La montée en puissance de l’intelligence économique dans l’administration se conjugue à la mise en place en parallèle  d'un autre outil pour l’autonomie stratégique française : les fonds d’investissement, tel le Fonds Innovation Défense, créé le 4 décembre 2020. L’objectif de ce dernier qui devrait être doté de 200 millions d’euros est d’assurer le développement et la pérennisation des start-up et des PME française du secteur de la défense.
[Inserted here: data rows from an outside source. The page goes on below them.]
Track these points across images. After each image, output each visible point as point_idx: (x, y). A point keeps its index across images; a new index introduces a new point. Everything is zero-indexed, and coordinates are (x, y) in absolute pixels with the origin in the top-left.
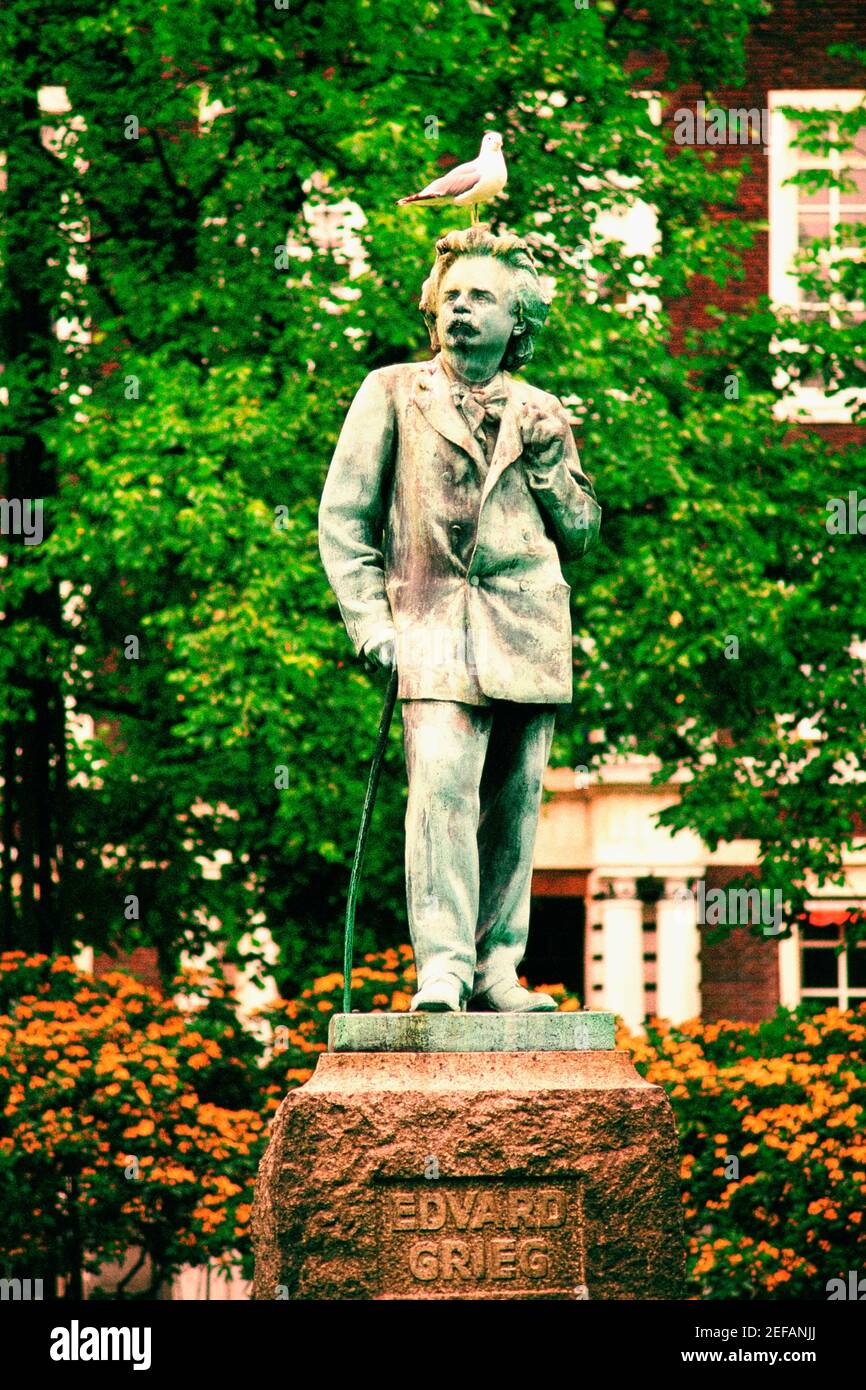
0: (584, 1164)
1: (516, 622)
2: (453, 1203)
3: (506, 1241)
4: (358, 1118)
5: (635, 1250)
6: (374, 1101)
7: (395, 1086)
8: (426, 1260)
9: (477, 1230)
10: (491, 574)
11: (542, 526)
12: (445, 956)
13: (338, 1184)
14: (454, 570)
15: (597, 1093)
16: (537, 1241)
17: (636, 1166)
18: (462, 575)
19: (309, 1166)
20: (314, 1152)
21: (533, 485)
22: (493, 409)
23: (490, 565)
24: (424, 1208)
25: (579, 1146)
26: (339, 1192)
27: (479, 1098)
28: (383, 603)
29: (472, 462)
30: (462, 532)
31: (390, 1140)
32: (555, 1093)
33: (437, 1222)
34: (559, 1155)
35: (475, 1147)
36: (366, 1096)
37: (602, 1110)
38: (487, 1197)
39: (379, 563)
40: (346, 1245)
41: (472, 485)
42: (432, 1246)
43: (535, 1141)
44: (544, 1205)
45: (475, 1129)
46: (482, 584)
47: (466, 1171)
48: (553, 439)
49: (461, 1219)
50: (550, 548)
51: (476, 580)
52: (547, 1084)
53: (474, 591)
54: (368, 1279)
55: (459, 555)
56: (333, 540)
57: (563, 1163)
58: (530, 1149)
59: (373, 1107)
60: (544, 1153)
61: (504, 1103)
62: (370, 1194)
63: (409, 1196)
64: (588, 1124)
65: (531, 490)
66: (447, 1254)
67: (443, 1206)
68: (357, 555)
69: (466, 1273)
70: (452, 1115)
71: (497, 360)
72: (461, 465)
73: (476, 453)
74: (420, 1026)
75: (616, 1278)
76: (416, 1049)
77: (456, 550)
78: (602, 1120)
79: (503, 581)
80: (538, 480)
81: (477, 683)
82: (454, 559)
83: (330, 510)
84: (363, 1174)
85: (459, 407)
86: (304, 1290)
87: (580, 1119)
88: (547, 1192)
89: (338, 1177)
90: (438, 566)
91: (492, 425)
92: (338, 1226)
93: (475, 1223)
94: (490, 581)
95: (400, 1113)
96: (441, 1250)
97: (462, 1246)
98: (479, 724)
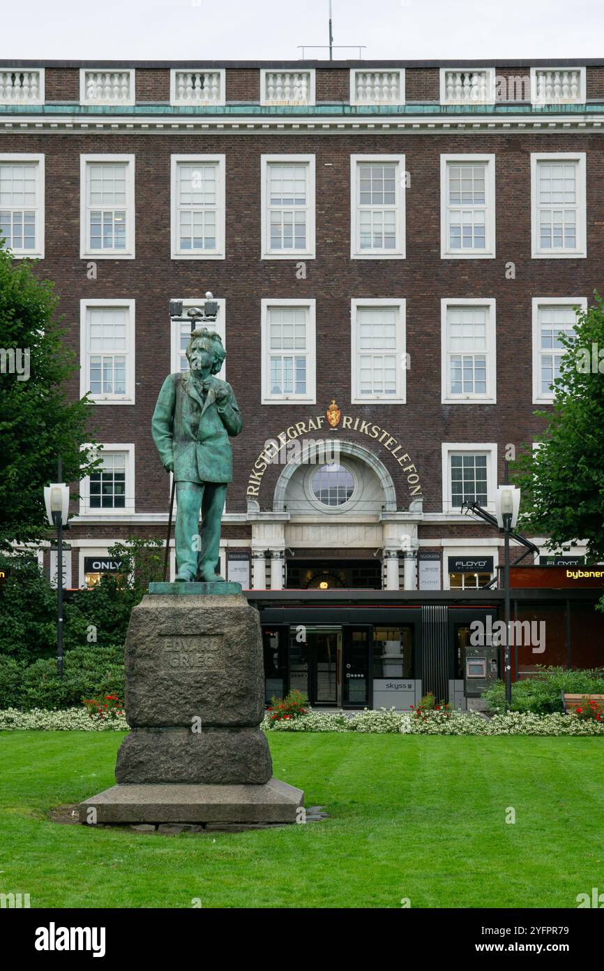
0: (225, 630)
1: (212, 456)
2: (184, 642)
3: (200, 655)
4: (154, 616)
5: (240, 658)
6: (159, 610)
7: (166, 605)
8: (175, 660)
9: (191, 651)
10: (204, 440)
11: (222, 425)
12: (186, 564)
13: (148, 636)
14: (192, 439)
15: (230, 608)
16: (209, 655)
17: (241, 631)
18: (195, 441)
19: (138, 630)
20: (140, 626)
21: (219, 411)
22: (206, 387)
23: (204, 437)
24: (174, 644)
25: (224, 625)
26: (147, 639)
27: (193, 609)
28: (171, 450)
29: (198, 404)
30: (195, 427)
31: (164, 622)
32: (217, 608)
33: (178, 649)
34: (217, 628)
35: (191, 625)
36: (157, 609)
37: (231, 613)
38: (195, 641)
39: (171, 437)
40: (149, 655)
41: (198, 411)
42: (177, 656)
43: (210, 623)
44: (213, 644)
45: (191, 619)
46: (201, 444)
47: (188, 633)
48: (225, 397)
49: (186, 648)
50: (224, 431)
51: (199, 442)
52: (214, 605)
53: (198, 445)
54: (156, 666)
55: (194, 434)
56: (155, 429)
57: (219, 630)
58: (208, 625)
59: (159, 612)
60: (212, 627)
61: (201, 611)
62: (157, 640)
63: (170, 640)
64: (227, 618)
65: (219, 414)
66: (182, 658)
67: (180, 644)
68: (163, 434)
69: (188, 665)
70: (184, 614)
71: (209, 370)
72: (195, 405)
73: (201, 402)
74: (176, 586)
75: (235, 666)
76: (174, 594)
77: (193, 432)
78: (231, 617)
79: (208, 442)
80: (221, 410)
81: (198, 476)
82: (192, 435)
83: (156, 420)
84: (155, 633)
85: (195, 386)
86: (136, 670)
87: (224, 616)
88: (213, 639)
89: (147, 634)
90: (186, 438)
91: (205, 391)
92: (147, 650)
93: (191, 649)
94: (204, 443)
95: (167, 613)
96: (180, 657)
97: (186, 656)
98: (200, 489)
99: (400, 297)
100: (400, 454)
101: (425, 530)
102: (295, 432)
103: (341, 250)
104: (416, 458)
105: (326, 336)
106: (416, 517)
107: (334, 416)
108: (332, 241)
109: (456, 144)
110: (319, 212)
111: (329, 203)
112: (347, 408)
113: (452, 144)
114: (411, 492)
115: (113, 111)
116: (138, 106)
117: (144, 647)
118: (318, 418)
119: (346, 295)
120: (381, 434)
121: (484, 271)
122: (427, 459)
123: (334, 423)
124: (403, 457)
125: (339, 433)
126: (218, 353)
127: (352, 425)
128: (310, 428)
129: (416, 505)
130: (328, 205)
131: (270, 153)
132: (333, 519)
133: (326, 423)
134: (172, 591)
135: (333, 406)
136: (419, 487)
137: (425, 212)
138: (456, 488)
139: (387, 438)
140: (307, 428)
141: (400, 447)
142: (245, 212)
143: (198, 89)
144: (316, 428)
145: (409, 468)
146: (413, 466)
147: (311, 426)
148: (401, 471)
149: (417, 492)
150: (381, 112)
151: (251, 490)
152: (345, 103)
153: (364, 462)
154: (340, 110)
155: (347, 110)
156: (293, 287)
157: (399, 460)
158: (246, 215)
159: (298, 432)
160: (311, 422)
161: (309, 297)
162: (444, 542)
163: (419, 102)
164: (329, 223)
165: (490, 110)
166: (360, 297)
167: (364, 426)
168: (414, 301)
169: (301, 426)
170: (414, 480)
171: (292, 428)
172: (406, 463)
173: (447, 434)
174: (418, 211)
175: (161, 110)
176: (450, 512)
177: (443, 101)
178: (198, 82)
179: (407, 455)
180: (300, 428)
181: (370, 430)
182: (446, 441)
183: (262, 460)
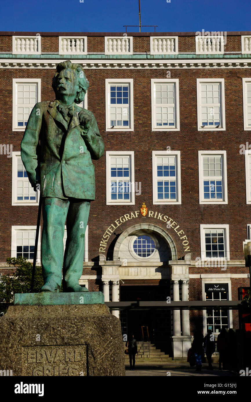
1: (77, 174)
2: (48, 353)
3: (64, 366)
6: (23, 320)
9: (55, 362)
10: (69, 160)
11: (85, 146)
15: (94, 317)
17: (105, 341)
18: (60, 160)
21: (82, 134)
22: (71, 112)
23: (68, 157)
25: (88, 335)
26: (11, 351)
32: (81, 318)
33: (42, 360)
34: (81, 338)
35: (55, 335)
36: (21, 319)
37: (95, 323)
38: (59, 351)
42: (40, 368)
44: (76, 354)
45: (55, 329)
47: (52, 344)
48: (88, 121)
49: (51, 359)
51: (64, 162)
52: (78, 315)
53: (63, 165)
56: (25, 152)
58: (72, 336)
59: (23, 323)
60: (76, 337)
63: (33, 352)
64: (90, 328)
65: (81, 135)
66: (45, 370)
67: (44, 355)
68: (31, 156)
70: (48, 325)
73: (65, 124)
74: (41, 297)
76: (39, 304)
78: (95, 326)
79: (72, 162)
80: (84, 133)
81: (63, 192)
82: (58, 155)
85: (60, 112)
87: (88, 326)
88: (77, 350)
89: (11, 346)
90: (52, 159)
97: (50, 368)
98: (64, 205)
99: (177, 150)
100: (178, 230)
101: (193, 270)
102: (124, 219)
103: (146, 126)
104: (187, 232)
105: (139, 170)
106: (188, 263)
107: (144, 211)
108: (142, 122)
109: (204, 74)
110: (135, 108)
111: (140, 103)
112: (151, 207)
113: (202, 74)
114: (185, 250)
115: (29, 57)
116: (43, 54)
118: (136, 212)
119: (149, 149)
120: (168, 220)
121: (220, 137)
122: (193, 232)
123: (144, 214)
124: (180, 232)
125: (147, 219)
126: (82, 83)
127: (154, 215)
128: (132, 217)
129: (187, 257)
130: (139, 104)
131: (110, 78)
132: (144, 264)
133: (140, 214)
134: (36, 302)
135: (144, 206)
136: (188, 247)
137: (189, 107)
138: (208, 247)
139: (172, 222)
140: (130, 217)
141: (178, 227)
142: (97, 108)
143: (73, 46)
144: (135, 217)
145: (184, 237)
146: (185, 236)
147: (132, 216)
148: (179, 239)
149: (188, 250)
150: (166, 58)
151: (101, 249)
152: (148, 53)
153: (160, 234)
154: (145, 57)
155: (149, 57)
156: (122, 145)
157: (178, 233)
158: (98, 109)
159: (125, 219)
160: (132, 214)
161: (131, 150)
162: (203, 276)
163: (184, 53)
164: (140, 113)
165: (221, 57)
166: (157, 150)
167: (160, 216)
168: (184, 152)
169: (127, 216)
170: (186, 243)
171: (123, 217)
172: (182, 235)
173: (202, 219)
174: (186, 107)
175: (54, 57)
177: (197, 53)
178: (73, 43)
179: (182, 231)
180: (127, 217)
181: (163, 218)
182: (202, 223)
183: (107, 234)
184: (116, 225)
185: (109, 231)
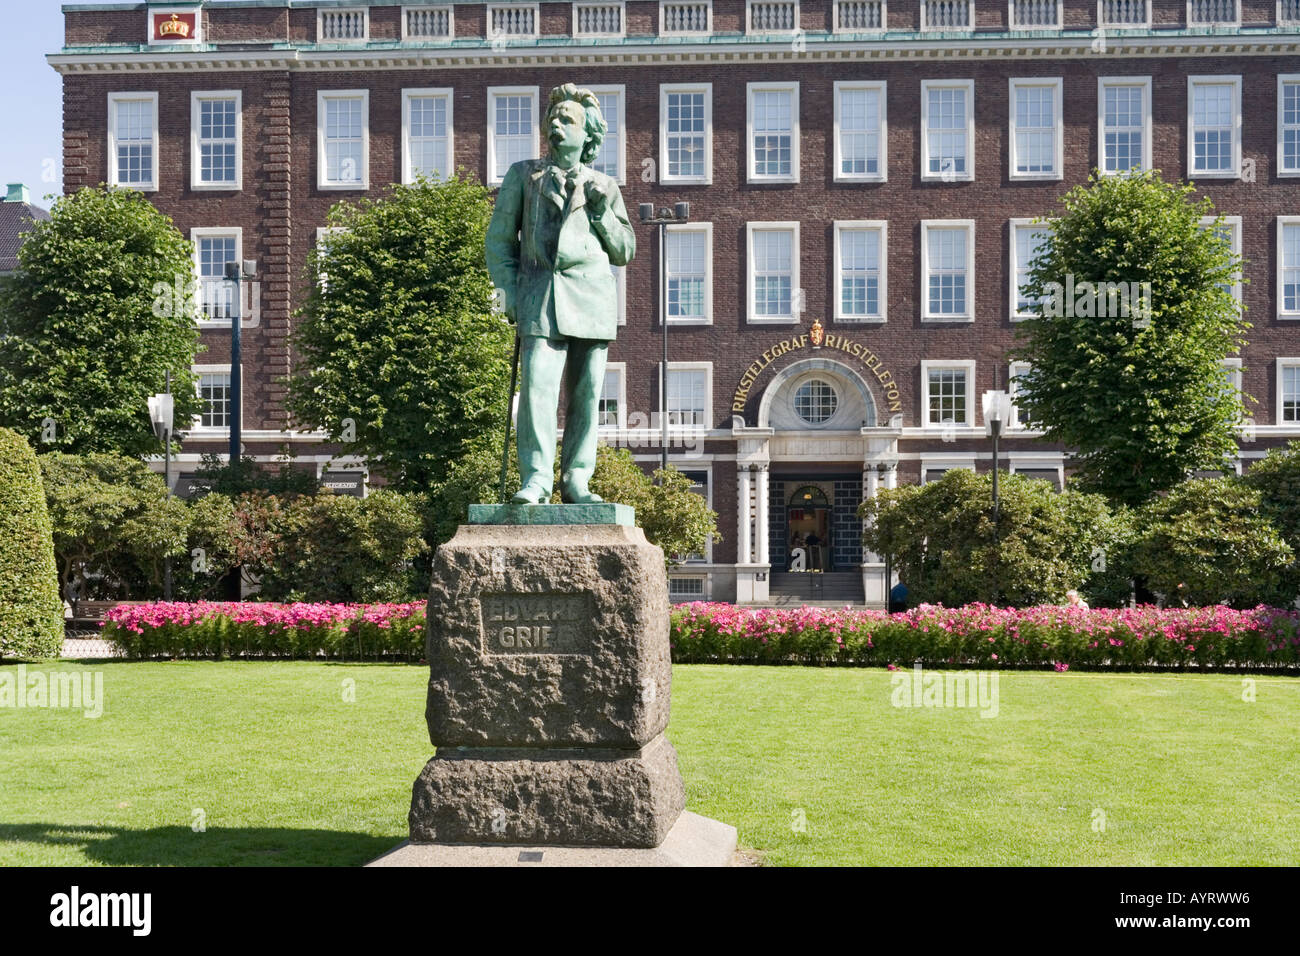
0: (591, 585)
1: (581, 294)
2: (523, 606)
3: (550, 627)
4: (472, 561)
6: (482, 551)
7: (494, 543)
8: (507, 636)
9: (534, 621)
10: (566, 267)
11: (598, 244)
13: (462, 595)
14: (548, 267)
15: (600, 548)
18: (551, 269)
19: (446, 586)
20: (449, 579)
23: (565, 263)
24: (507, 609)
25: (589, 576)
26: (461, 600)
27: (539, 549)
28: (515, 286)
29: (558, 208)
31: (488, 572)
32: (578, 548)
33: (514, 616)
34: (579, 581)
35: (534, 577)
36: (479, 549)
37: (604, 557)
38: (540, 602)
39: (515, 265)
40: (464, 629)
41: (558, 220)
42: (510, 629)
43: (565, 573)
45: (534, 567)
46: (563, 274)
47: (528, 589)
48: (603, 197)
49: (527, 615)
51: (559, 272)
52: (575, 542)
53: (558, 277)
54: (476, 646)
56: (491, 254)
57: (581, 586)
58: (563, 578)
59: (481, 555)
60: (569, 580)
61: (551, 553)
62: (477, 602)
63: (499, 603)
65: (592, 224)
66: (518, 633)
68: (502, 262)
69: (529, 644)
70: (523, 559)
72: (553, 211)
73: (561, 204)
74: (513, 511)
75: (608, 648)
76: (510, 523)
77: (550, 257)
78: (602, 562)
79: (571, 271)
80: (596, 220)
81: (557, 326)
82: (548, 261)
84: (473, 591)
85: (554, 180)
88: (572, 602)
89: (460, 591)
90: (541, 266)
93: (535, 617)
94: (566, 271)
96: (515, 631)
97: (527, 629)
99: (881, 219)
100: (881, 371)
101: (906, 445)
102: (779, 350)
103: (823, 174)
104: (896, 375)
105: (809, 257)
106: (897, 432)
108: (814, 166)
109: (936, 70)
110: (803, 138)
112: (831, 325)
113: (932, 70)
114: (891, 408)
115: (604, 43)
116: (629, 38)
117: (456, 614)
118: (802, 337)
119: (829, 217)
120: (862, 351)
121: (963, 193)
122: (908, 375)
123: (817, 341)
124: (884, 374)
125: (822, 351)
126: (593, 126)
127: (835, 343)
128: (794, 346)
129: (896, 423)
130: (811, 131)
131: (755, 81)
132: (815, 434)
133: (810, 342)
135: (817, 325)
136: (898, 403)
137: (906, 137)
138: (934, 403)
139: (868, 356)
140: (791, 346)
141: (881, 364)
143: (686, 20)
144: (799, 346)
145: (890, 384)
146: (893, 382)
147: (795, 344)
148: (882, 388)
149: (897, 408)
150: (863, 39)
151: (737, 406)
152: (828, 32)
154: (823, 39)
155: (830, 38)
156: (778, 210)
157: (880, 377)
159: (782, 350)
160: (795, 340)
161: (794, 220)
162: (924, 456)
163: (898, 30)
164: (812, 147)
166: (843, 219)
167: (846, 344)
168: (895, 222)
169: (785, 345)
170: (894, 396)
171: (776, 346)
172: (888, 379)
173: (926, 351)
174: (899, 136)
175: (651, 42)
176: (928, 428)
179: (887, 372)
180: (785, 347)
181: (852, 349)
182: (925, 358)
183: (747, 378)
184: (764, 361)
185: (752, 372)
Ce dernier complète le fonds DefInvest, initialement budgété à 50 millions d’euros, et qui se cumule  à des programmes plus anciens axés sur le développement de l’innovation de défense comme RAPID et ASTRID. A la lumière de ces évolutions, il est raisonnable de penser que l’affaire Photonis n’est pas étrangère au réveil français que préconisait déjà le rapport « Innovation de Défense » quelques mois avant l'affaire en juillet 2019.
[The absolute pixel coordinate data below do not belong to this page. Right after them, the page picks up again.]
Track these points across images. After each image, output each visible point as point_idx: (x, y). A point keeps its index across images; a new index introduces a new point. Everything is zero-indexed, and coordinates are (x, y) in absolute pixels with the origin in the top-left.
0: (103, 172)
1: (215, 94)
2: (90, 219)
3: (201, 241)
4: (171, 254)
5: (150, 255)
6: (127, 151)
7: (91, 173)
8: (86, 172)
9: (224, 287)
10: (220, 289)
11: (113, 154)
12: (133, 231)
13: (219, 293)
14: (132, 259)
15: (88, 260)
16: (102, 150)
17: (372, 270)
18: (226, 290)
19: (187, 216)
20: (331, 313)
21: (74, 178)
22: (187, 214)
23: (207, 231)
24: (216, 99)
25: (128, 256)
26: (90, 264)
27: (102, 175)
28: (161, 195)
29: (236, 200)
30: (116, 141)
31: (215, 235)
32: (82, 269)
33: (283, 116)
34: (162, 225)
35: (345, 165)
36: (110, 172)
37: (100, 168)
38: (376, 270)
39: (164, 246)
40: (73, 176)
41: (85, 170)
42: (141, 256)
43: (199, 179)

Du renforcement du cadre réglementaire en passant par la création de fonds pour soutenir l'innovation de défense, l’État revient sur le devant de la scène pour protéger les actifs stratégiques français. Le maintien de Photonis dans le giron national est l’illustration d’une évolution doctrinale majeure au sein de l'administration qui passe du rôle plutôt effacé de contrôleur à celui plus proactif de régulateur pour les décennies à venir. Dans cette lignée, Bercy pousse auprès du CAC 40 pour la mise en place d’un “Cloud de confiance”, privilégiant les acteurs nationaux comme OVH Cloud, ce qui permettrait à la France d’améliorer la protection de ses données.